Published in ACM IUI 2023
Every human culture has developed practices and rituals associated with remembering people of the past - be it for mourning, cultural preservation, or learning about historical events. In this paper, we present the concept of "Living Memories": interactive digital mementos that are created from journals, letters and data that an individual have left behind. Like an interactive photograph, living memories can be talked to and asked questions, making accessing the knowledge, attitudes and past experiences of a person easily accessible. To demonstrate our concept, we created an AI-based system for generating living memories from any data source and implemented living memories of the three historical figures "Leonardo Da Vinci", "Murasaki Shikibu", and "Captain Robert Scott". As a second key contribution, we present a novel metrics scheme for evaluating the accuracy of living memory architectures and show the accuracy of our pipeline to improve over baselines. Finally, we compare the user experience and learning effects of interacting with the living memory of Leonardo Da Vinci to reading his journal. Our results show that interacting with the living memory, in addition to simply reading a journal, increases learning effectiveness and motivation to learn about the character.

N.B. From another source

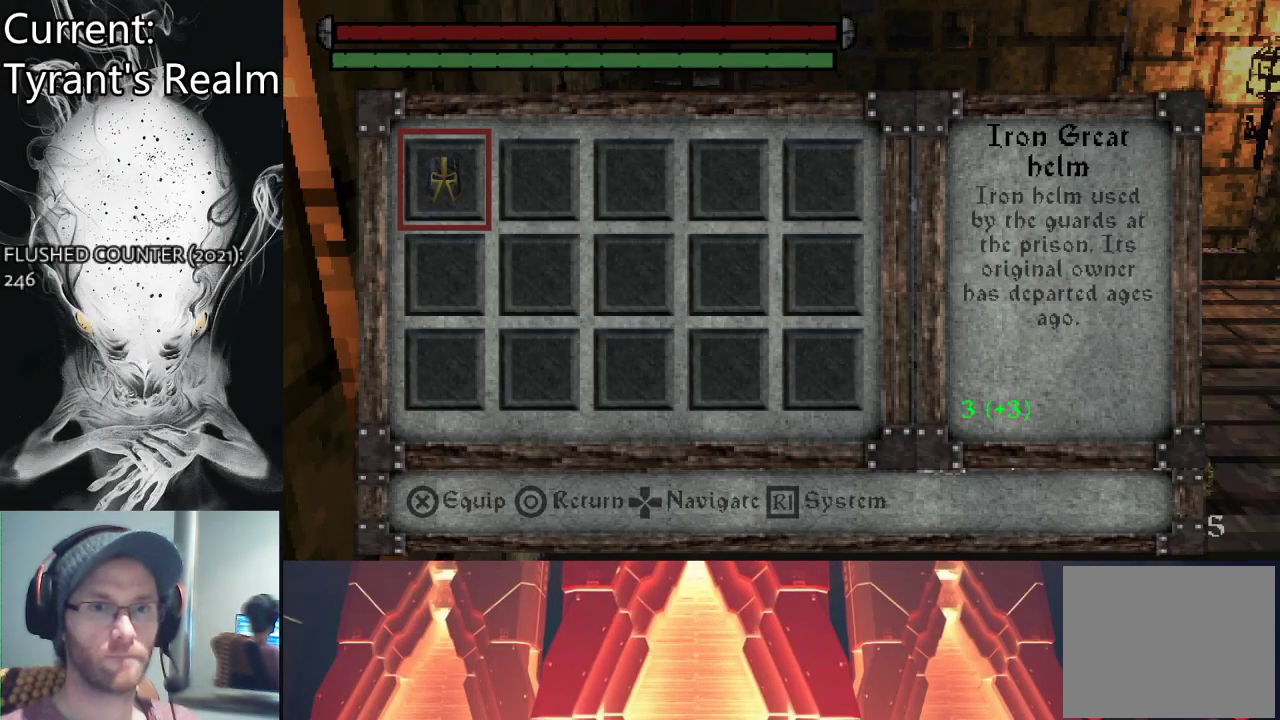
{"buttons": [], "left_stick": "center", "right_stick": "center", "events": []}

This code is a Flask web application that uses OpenAI's GPT-3 and Sentence Transformers to generate answers in the style of Leonardo Da Vinci. The application takes a user's question and returns a response as if Leonardo Da Vinci was answering it.
- openai
- os
- pandas
- flask
- flask_cors
- random
- sentence_transformers
- torch
To set up the environment, install the required packages using pip:
pip install openai pandas flask flask_cors sentence_transformers torch
- Set the
OPENAI_API_KEYvariable to your OpenAI API key. - Run the application using
python <filename>.py. This will start the Flask server on port 8080 and make it accessible from any IP address. - Send a POST request to the
/generate-answerendpoint with the following JSON payload:
json { "question": "Your question here", "qa_pairs": [ ["Previous question 1", "Previous answer 1"], ["Previous question 2", "Previous answer 2"] ] }
The qa_pairs field is optional and can be used to provide additional context for the generated answer.
- The server will return a response containing the generated answer in the style of Leonardo Da Vinci.
-
Characterclass: This class represents the character (Leonardo Da Vinci) and is responsible for generating answers.search_docs(): Searches the provided documents for context related to the question.style_transfer(): Transforms the context into a conversation between an interviewer and the author (Da Vinci) using GPT-3.generate_answer(): Generates an answer to the question using the context and style transfer.
-
Flask server: The server listens for POST requests to the
/generate-answerendpoint and returns the generated answer.
- The quality of the generated answer depends on the quality of the provided documents and the relevance of the question to the character's knowledge.
- The code uses a fixed GPT-3 model and configuration, which may not be optimal for all questions and contexts.
- The server currently has no authentication or rate limiting, making it vulnerable to abuse if exposed to the public internet.